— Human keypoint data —
__________

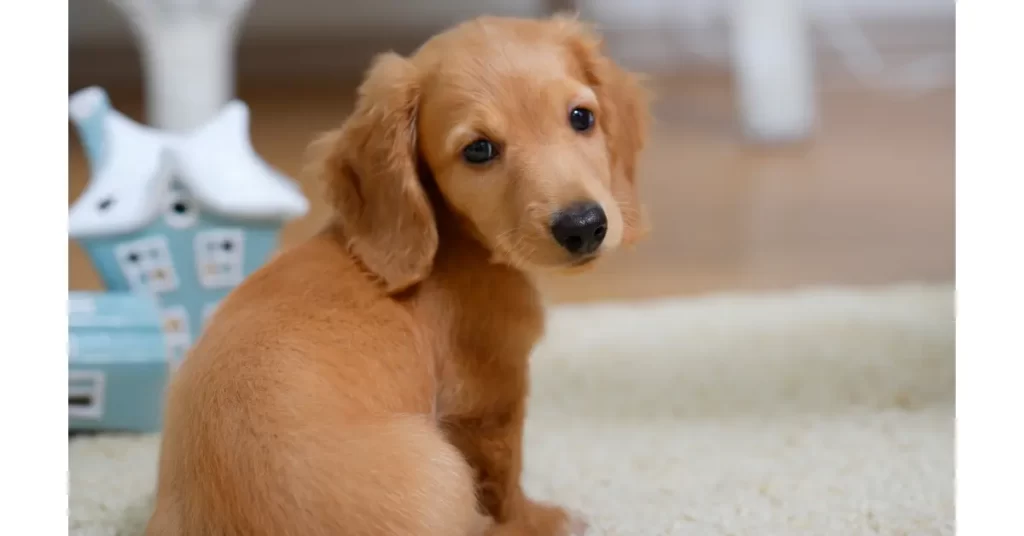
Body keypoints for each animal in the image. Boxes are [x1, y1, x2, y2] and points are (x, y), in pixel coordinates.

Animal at [146, 13, 647, 536]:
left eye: (581, 117)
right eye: (479, 150)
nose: (583, 226)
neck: (455, 240)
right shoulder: (490, 398)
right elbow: (505, 483)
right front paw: (542, 519)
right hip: (441, 467)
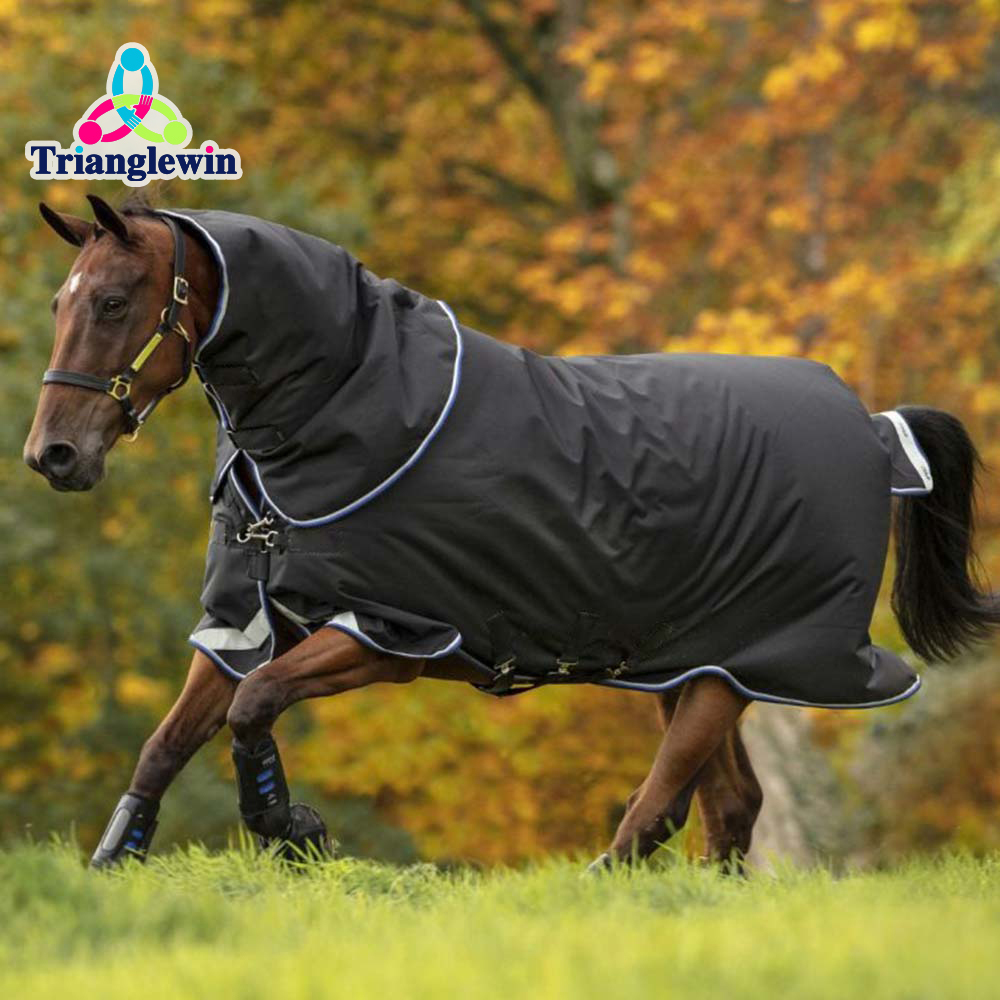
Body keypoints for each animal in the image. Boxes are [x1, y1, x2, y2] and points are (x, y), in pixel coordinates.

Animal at [24, 195, 1000, 870]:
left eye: (113, 301)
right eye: (59, 305)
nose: (54, 454)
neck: (343, 406)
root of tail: (873, 427)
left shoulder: (391, 633)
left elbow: (255, 706)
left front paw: (290, 828)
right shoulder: (245, 619)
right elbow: (168, 740)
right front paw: (117, 856)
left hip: (751, 659)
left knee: (663, 806)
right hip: (693, 663)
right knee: (728, 807)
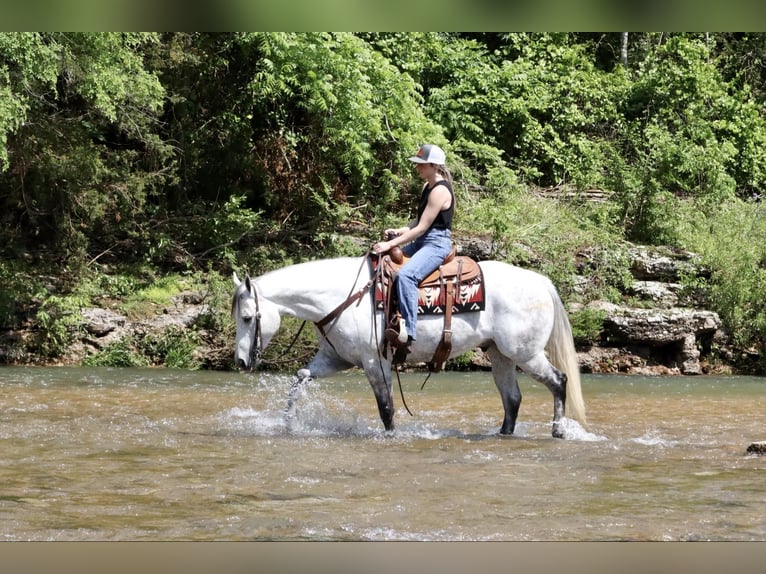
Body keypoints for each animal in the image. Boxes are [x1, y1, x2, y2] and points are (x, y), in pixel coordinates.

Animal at [232, 254, 588, 438]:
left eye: (248, 317)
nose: (240, 362)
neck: (341, 297)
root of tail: (540, 281)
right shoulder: (336, 359)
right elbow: (299, 379)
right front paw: (289, 424)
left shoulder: (375, 362)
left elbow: (386, 407)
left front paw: (391, 437)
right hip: (501, 355)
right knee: (512, 398)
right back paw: (504, 434)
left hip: (525, 353)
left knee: (559, 381)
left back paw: (558, 431)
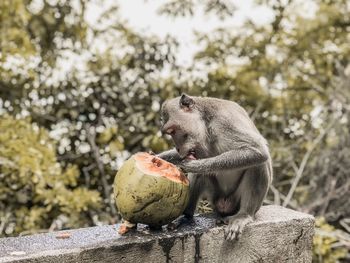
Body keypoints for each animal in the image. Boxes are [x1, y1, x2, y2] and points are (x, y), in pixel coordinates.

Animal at [157, 94, 272, 242]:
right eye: (169, 133)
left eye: (173, 131)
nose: (177, 147)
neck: (206, 121)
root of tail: (224, 204)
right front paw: (158, 157)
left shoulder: (225, 122)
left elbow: (257, 150)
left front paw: (196, 166)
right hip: (214, 195)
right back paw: (186, 216)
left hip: (236, 200)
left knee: (258, 163)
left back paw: (244, 215)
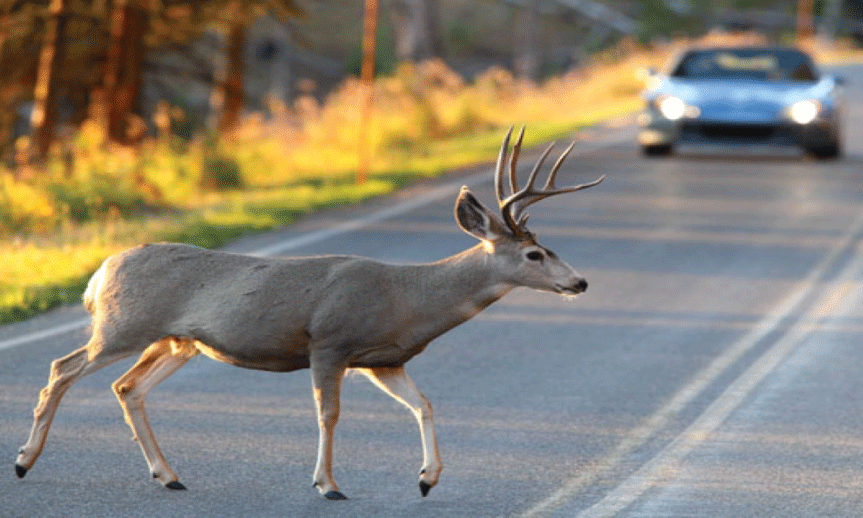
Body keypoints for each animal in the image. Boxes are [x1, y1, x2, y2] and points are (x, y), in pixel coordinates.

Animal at [15, 126, 608, 500]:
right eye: (535, 255)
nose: (579, 281)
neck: (409, 297)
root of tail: (100, 272)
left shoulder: (383, 358)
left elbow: (425, 404)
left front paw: (426, 479)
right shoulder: (330, 342)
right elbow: (329, 414)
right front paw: (329, 485)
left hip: (177, 340)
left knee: (127, 387)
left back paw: (169, 475)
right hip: (123, 324)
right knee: (63, 369)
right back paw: (24, 461)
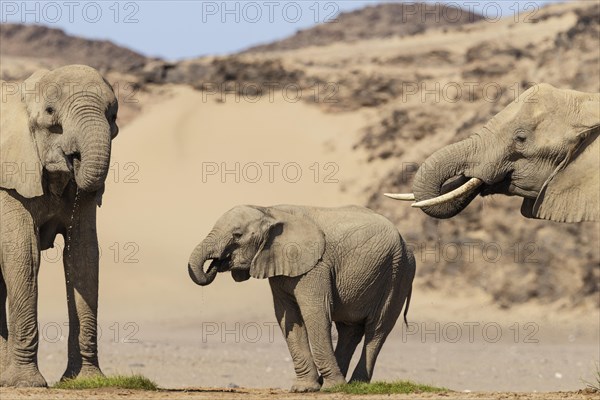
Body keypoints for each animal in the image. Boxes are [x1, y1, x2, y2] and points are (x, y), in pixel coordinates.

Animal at [0, 65, 119, 388]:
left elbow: (83, 257)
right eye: (50, 113)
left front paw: (84, 380)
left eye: (113, 115)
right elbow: (23, 255)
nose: (75, 157)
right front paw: (26, 384)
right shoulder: (9, 180)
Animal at [190, 205, 414, 392]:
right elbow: (288, 316)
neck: (270, 211)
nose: (215, 264)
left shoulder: (317, 267)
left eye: (237, 235)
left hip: (397, 274)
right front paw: (304, 388)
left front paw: (331, 388)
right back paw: (340, 382)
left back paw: (353, 384)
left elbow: (315, 313)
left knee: (377, 329)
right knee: (349, 330)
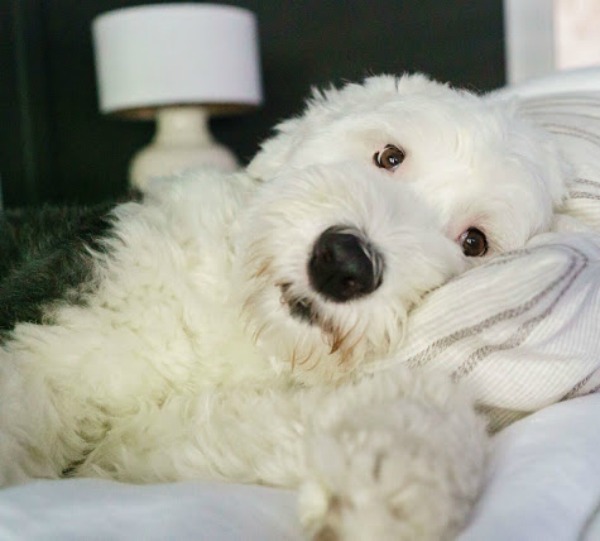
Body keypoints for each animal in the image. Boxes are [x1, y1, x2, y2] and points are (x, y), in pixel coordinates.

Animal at [0, 74, 568, 536]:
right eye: (389, 156)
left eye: (474, 242)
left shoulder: (135, 445)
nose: (345, 263)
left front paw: (388, 484)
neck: (243, 323)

__________

— ASSIGNMENT —
Using the data above, copy exactly the lines from the one containing "left elbow: (255, 706)" to the one containing "right hip: (501, 355)", inclusive. Exclude the pictures.

— SOLUTION TO THE EXERCISE —
left elbow: (255, 706)
left front paw: (290, 828)
right shoulder: (245, 619)
right elbow: (168, 740)
right front paw: (117, 856)
left hip: (751, 659)
left knee: (663, 806)
right hip: (693, 663)
right knee: (728, 807)
Body keypoints for each animal in the image. Boxes are [x1, y1, x2, y2] and points are (x, y), in pixel coordinates.

Animal at [232, 254, 588, 438]:
left eye: (248, 317)
nose: (240, 362)
neck: (341, 297)
root of tail: (540, 281)
right shoulder: (336, 359)
right elbow: (299, 379)
right front paw: (289, 424)
left shoulder: (375, 362)
left elbow: (386, 407)
left front paw: (391, 437)
right hip: (501, 355)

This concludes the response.